◆ Problem requirements ◆
Output, exactly and alone, the lines from the one containing "left elbow: (431, 290)" through the last line of the material below, both ends included.

_ _ _

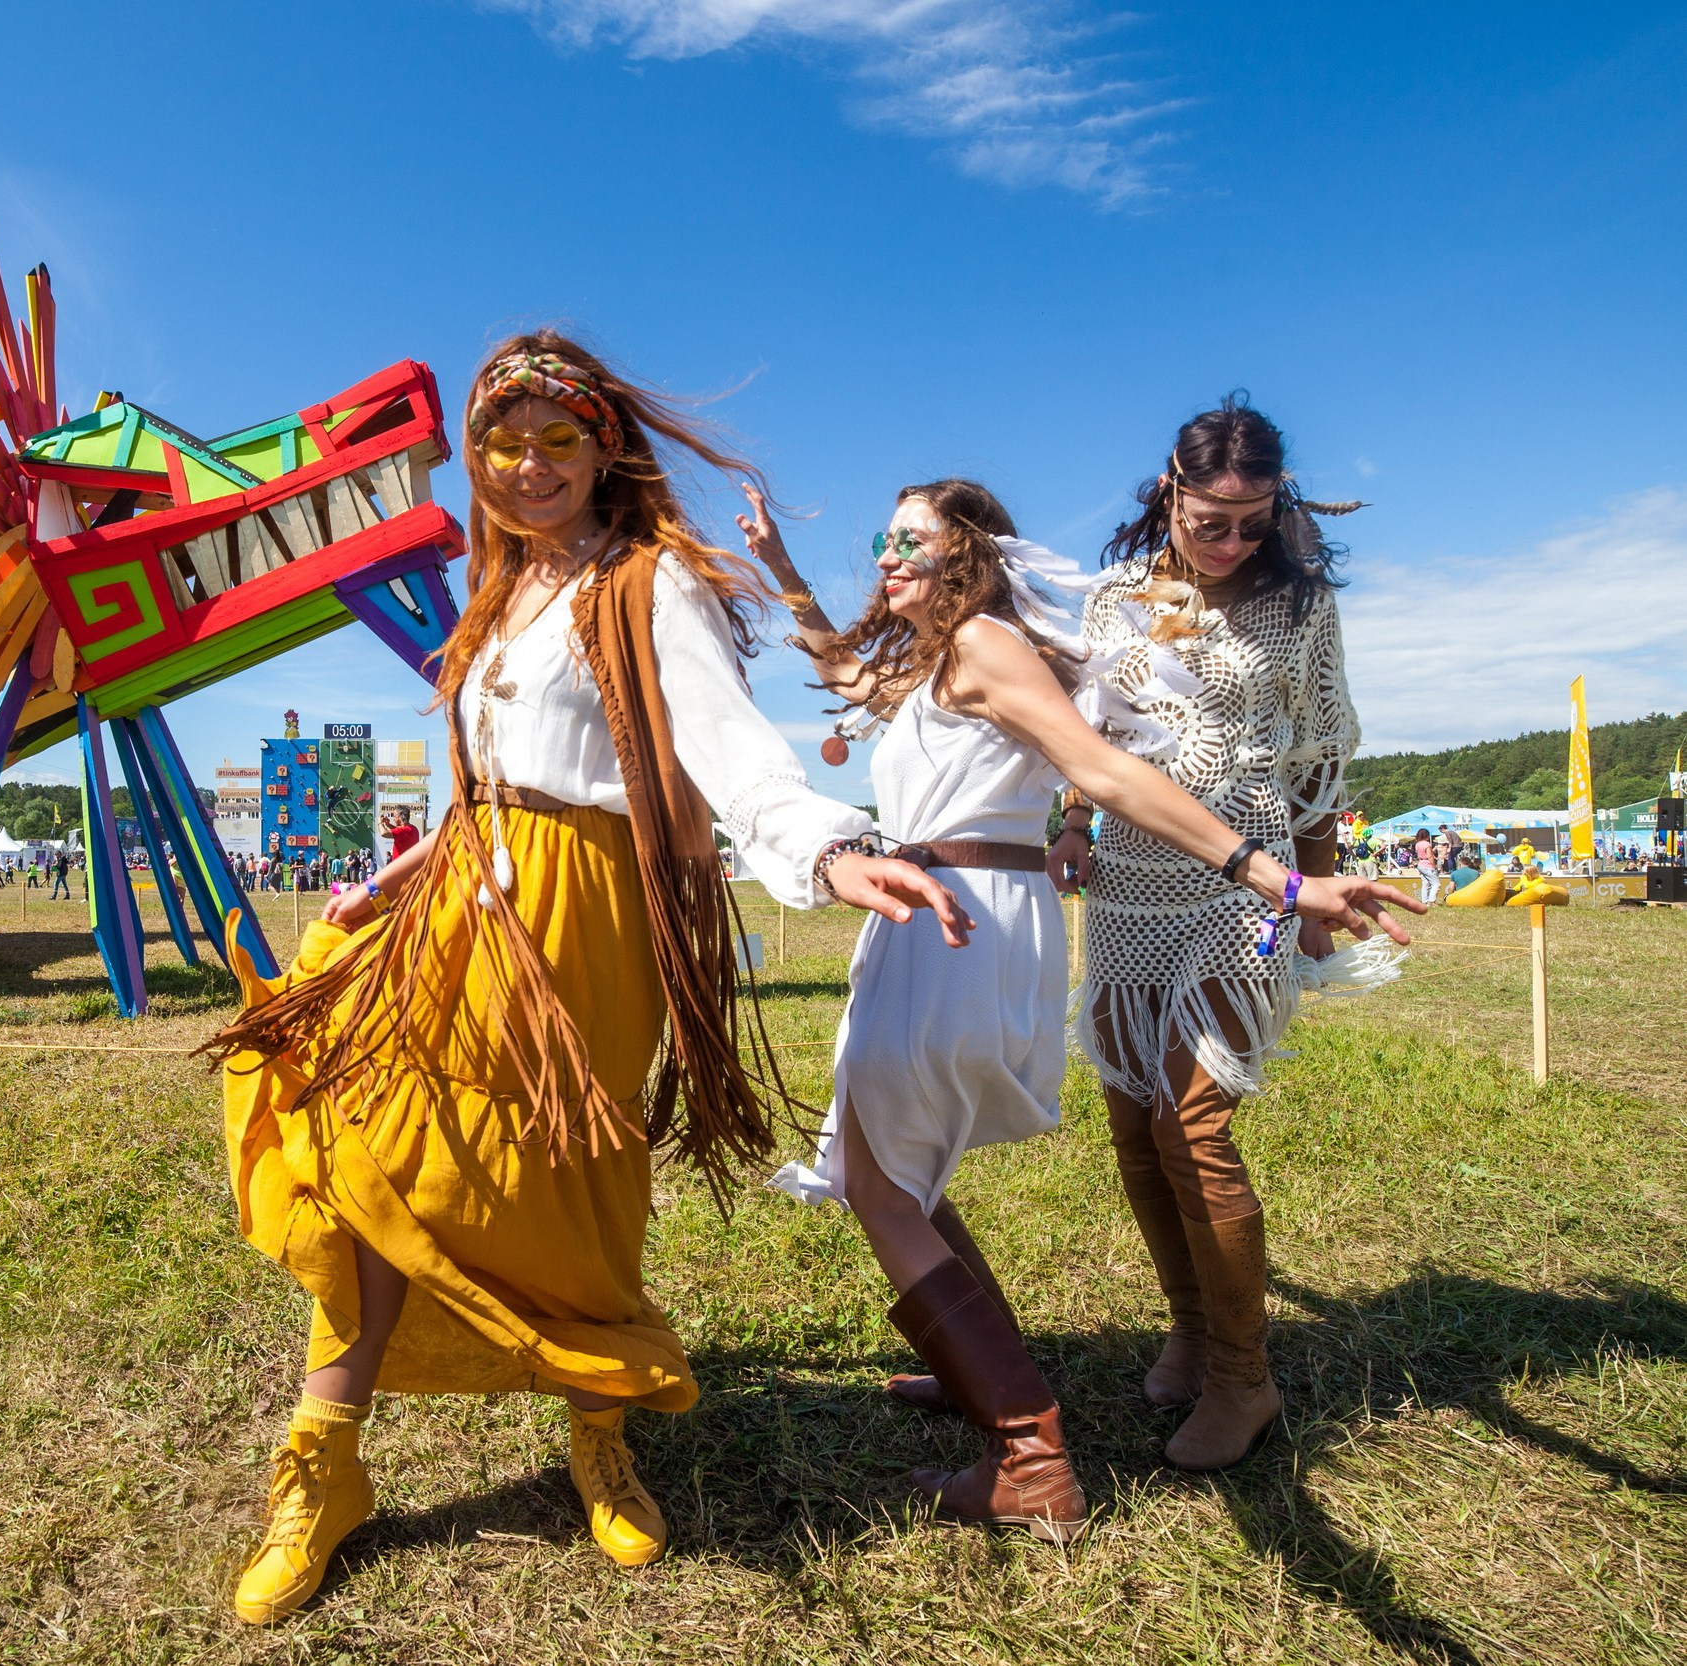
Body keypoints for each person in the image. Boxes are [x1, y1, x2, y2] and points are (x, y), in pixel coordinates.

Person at [206, 333, 967, 1625]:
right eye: (506, 441)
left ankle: (599, 1428)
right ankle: (323, 1464)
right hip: (461, 912)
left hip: (591, 923)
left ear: (604, 446)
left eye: (559, 437)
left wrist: (831, 847)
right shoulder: (495, 600)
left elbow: (734, 752)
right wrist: (395, 879)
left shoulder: (649, 581)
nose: (531, 463)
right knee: (380, 1155)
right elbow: (482, 787)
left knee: (582, 1185)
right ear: (479, 458)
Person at [752, 477, 1414, 1541]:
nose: (884, 555)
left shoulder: (986, 648)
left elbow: (1102, 770)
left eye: (908, 540)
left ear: (969, 554)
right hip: (942, 915)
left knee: (878, 1182)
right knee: (894, 1171)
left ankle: (1025, 1446)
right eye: (881, 538)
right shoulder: (936, 658)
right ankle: (980, 1375)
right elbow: (839, 665)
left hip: (958, 922)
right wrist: (781, 567)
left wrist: (1280, 881)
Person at [1050, 396, 1393, 1472]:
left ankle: (1246, 1378)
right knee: (1131, 1119)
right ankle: (1191, 1328)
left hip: (1249, 886)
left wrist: (1315, 901)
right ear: (1170, 487)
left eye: (1254, 519)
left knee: (1192, 1123)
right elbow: (1084, 735)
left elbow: (1317, 765)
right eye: (1214, 518)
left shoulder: (1297, 611)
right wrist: (1068, 822)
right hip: (1128, 881)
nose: (1234, 540)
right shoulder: (1110, 599)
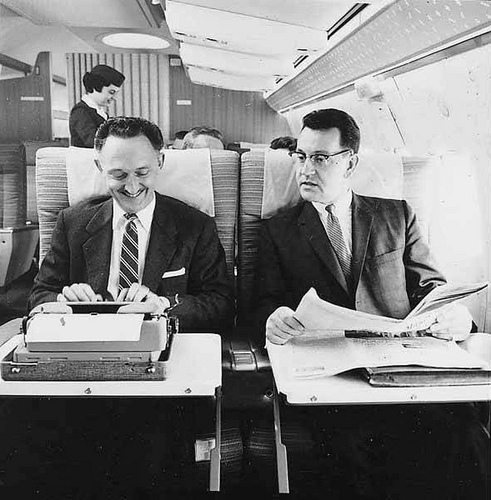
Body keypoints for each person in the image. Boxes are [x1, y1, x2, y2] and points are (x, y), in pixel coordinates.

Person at [251, 108, 488, 498]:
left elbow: (431, 290)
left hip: (401, 369)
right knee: (356, 450)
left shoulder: (397, 215)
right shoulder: (278, 231)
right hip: (335, 380)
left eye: (320, 158)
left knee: (462, 430)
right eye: (301, 156)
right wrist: (274, 318)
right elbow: (263, 303)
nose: (305, 169)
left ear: (350, 163)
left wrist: (456, 317)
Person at [29, 116, 233, 333]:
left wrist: (163, 305)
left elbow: (221, 304)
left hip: (158, 339)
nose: (132, 187)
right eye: (119, 175)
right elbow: (39, 295)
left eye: (142, 173)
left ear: (160, 162)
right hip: (89, 338)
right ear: (100, 167)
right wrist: (63, 302)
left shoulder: (195, 225)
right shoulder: (72, 222)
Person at [69, 64, 125, 148]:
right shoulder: (80, 111)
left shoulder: (101, 113)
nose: (114, 98)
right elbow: (94, 142)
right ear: (96, 87)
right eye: (111, 92)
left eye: (116, 93)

_ _ _

◆ Output ◆
left elbow: (431, 290)
left hip: (401, 369)
right knee: (356, 450)
left shoulder: (397, 215)
right shoulder: (278, 231)
right hip: (335, 380)
left eye: (320, 158)
left knee: (462, 430)
right eye: (301, 156)
right wrist: (274, 318)
right elbow: (263, 303)
nose: (305, 169)
left ear: (350, 163)
left wrist: (456, 317)
Person at [29, 116, 233, 333]:
left wrist: (163, 305)
left elbow: (221, 304)
left hip: (158, 339)
nose: (132, 187)
right eye: (119, 175)
right elbow: (39, 295)
left eye: (142, 173)
left ear: (160, 162)
right hip: (89, 338)
right ear: (100, 167)
right wrist: (63, 302)
left shoulder: (195, 225)
right shoulder: (72, 222)
Person at [69, 64, 125, 148]:
right shoulder: (80, 111)
left shoulder: (101, 113)
nose: (114, 98)
right elbow: (94, 142)
right ear: (96, 87)
right eye: (111, 92)
left eye: (116, 93)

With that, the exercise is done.